In vielen Staaten müssen sich Lesben, Schwule, bisexuelle und transsexuelle Menschen dagegen auch heute noch verstecken, weil ihnen Gewalt aus ihrem sozialen Umfeld oder staatliche Repressionsmaßnahmen drohen – in sieben Staaten sogar die Todesstrafe. Ihnen wird das fundamentale Recht auf sexuelle Selbstbestimmung und in Deutschland häufig ein wirksamer Flüchtlingsschutz vorenthalten.

Renommierte MenschenrechtsexpertInnen aus 25 Ländern haben 2006 die sogenannten Yogyakarta-Prinzipien „zur Anwendung der Menschenrechte in Bezug auf die sexuelle Orientierung und geschlechtliche Identität“ beschlossen. Die 29 Yogyakarta-Prinzipien definieren keine neuen Menschenrechte für Lesben, Schwule, Bisexuelle und Transgender, sondern erläutern lediglich, wie die bestehenden Menschenrechte im Hinblick auf unterschiedliche sexuelle Identitäten zu interpretieren sind. Dadurch erheben sie Anspruch auf unmittelbare Geltung.

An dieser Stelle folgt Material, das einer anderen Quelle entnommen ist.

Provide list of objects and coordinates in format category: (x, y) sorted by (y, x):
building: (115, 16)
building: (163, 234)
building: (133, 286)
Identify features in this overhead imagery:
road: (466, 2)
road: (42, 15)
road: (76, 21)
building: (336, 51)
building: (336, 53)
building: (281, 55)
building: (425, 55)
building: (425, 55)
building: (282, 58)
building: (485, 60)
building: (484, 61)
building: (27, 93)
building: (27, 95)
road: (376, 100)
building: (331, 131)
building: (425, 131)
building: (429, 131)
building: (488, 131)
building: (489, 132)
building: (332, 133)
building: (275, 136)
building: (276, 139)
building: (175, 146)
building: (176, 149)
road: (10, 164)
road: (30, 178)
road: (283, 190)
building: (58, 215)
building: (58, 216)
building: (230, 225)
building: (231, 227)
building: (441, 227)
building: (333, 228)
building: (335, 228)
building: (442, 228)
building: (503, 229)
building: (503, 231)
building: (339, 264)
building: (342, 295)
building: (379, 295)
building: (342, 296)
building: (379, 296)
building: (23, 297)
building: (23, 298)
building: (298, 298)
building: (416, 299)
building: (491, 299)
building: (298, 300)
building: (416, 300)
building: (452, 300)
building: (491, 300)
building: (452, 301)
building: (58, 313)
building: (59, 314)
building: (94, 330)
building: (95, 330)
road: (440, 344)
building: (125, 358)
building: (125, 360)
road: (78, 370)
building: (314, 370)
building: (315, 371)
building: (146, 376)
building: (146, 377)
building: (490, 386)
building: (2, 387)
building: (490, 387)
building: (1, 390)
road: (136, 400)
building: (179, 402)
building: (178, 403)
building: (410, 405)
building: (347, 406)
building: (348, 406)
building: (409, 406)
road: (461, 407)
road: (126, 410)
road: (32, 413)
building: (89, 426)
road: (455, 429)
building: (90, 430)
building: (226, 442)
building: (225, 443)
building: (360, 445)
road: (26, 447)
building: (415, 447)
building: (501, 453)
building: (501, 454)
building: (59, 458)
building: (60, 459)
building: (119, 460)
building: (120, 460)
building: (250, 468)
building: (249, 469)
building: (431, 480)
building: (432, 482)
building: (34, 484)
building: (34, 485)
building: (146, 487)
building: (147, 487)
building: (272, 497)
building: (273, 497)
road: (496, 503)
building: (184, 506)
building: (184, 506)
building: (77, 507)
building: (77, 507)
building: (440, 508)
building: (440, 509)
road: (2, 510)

Menschen aller sexueller Orientierungen und geschlechtlichen Identitäten haben Anspruch auf den uneingeschränkten Genuss aller Menschenrechte. Auch vermeintlich fortschrittliche Länder wie Deutschland sind weit davon entfernt sind, Lesben, Schwulen, Bisexuellen und Transgendern die gleichen Menschenrechte zuzugestehen wie Heterosexuellen. So lautet ein Yogyakarta-Prinzip etwa, dass ein Mensch gezwungen werden dürfe, sich irgendeiner Form von medizinischer oder psychologischer Behandlung zu unterziehen, auch nicht aufgrund seiner sexuellen Identität. Daraus folge beispielsweise das Verbot, dass medizinische Einrichtungen irreversible Änderungen an intersexuellen Kindern ohne deren Zustimmung vornehmen. Obwohl das Bundesverfassungsgericht das Transsexuellengesetz mehrfach in Teilen für verfassungswidrig erklärt hat, weigert sich die schwarz-rote Bundesregierung, es zu reformieren oder abzuschaffen.

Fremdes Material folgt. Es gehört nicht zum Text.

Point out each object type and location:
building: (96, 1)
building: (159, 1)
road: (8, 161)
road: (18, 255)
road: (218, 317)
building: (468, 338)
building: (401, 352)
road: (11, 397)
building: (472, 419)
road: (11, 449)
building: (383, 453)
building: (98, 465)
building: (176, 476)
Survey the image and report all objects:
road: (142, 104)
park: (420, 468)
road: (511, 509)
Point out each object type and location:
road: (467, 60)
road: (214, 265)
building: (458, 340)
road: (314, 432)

Ferner müssten die Staaten alle erforderlichen gesetzgeberischen, administrativen und sonstigen Maßnahmen ergreifen, um das Recht zu heiraten oder auf Gründung einer Familie ohne Diskriminierung aufgrund der sexuellen Orientierung oder geschlechtlichen Identität zu gewährleisten. Dies gelte auch für den Zugang zu Adoption, medizinisch unterstützter Fortpflanzung und selbstverständlich auch zur Eheschließung zwischen Menschen des gleichen Geschlechts. „Die Fähigkeit zu lieben, hängt nicht von der sexuellen Orientierung ab“, schrieb das kalifornische Verfassungsgericht in seine Urteilsbegründung zur Öffnung der Ehe für Schwule und Lesben – und bezog sich dabei ausdrücklich auf sein historisches Urteil zur Aufhebung des Verbots von Mischehen zwischen Schwarzen und Weißen. In Deutschland hingegen hintertreibt die Bundesregierung jede noch so kleine Angleichung der Lebenspartnerschaft an die Ehe.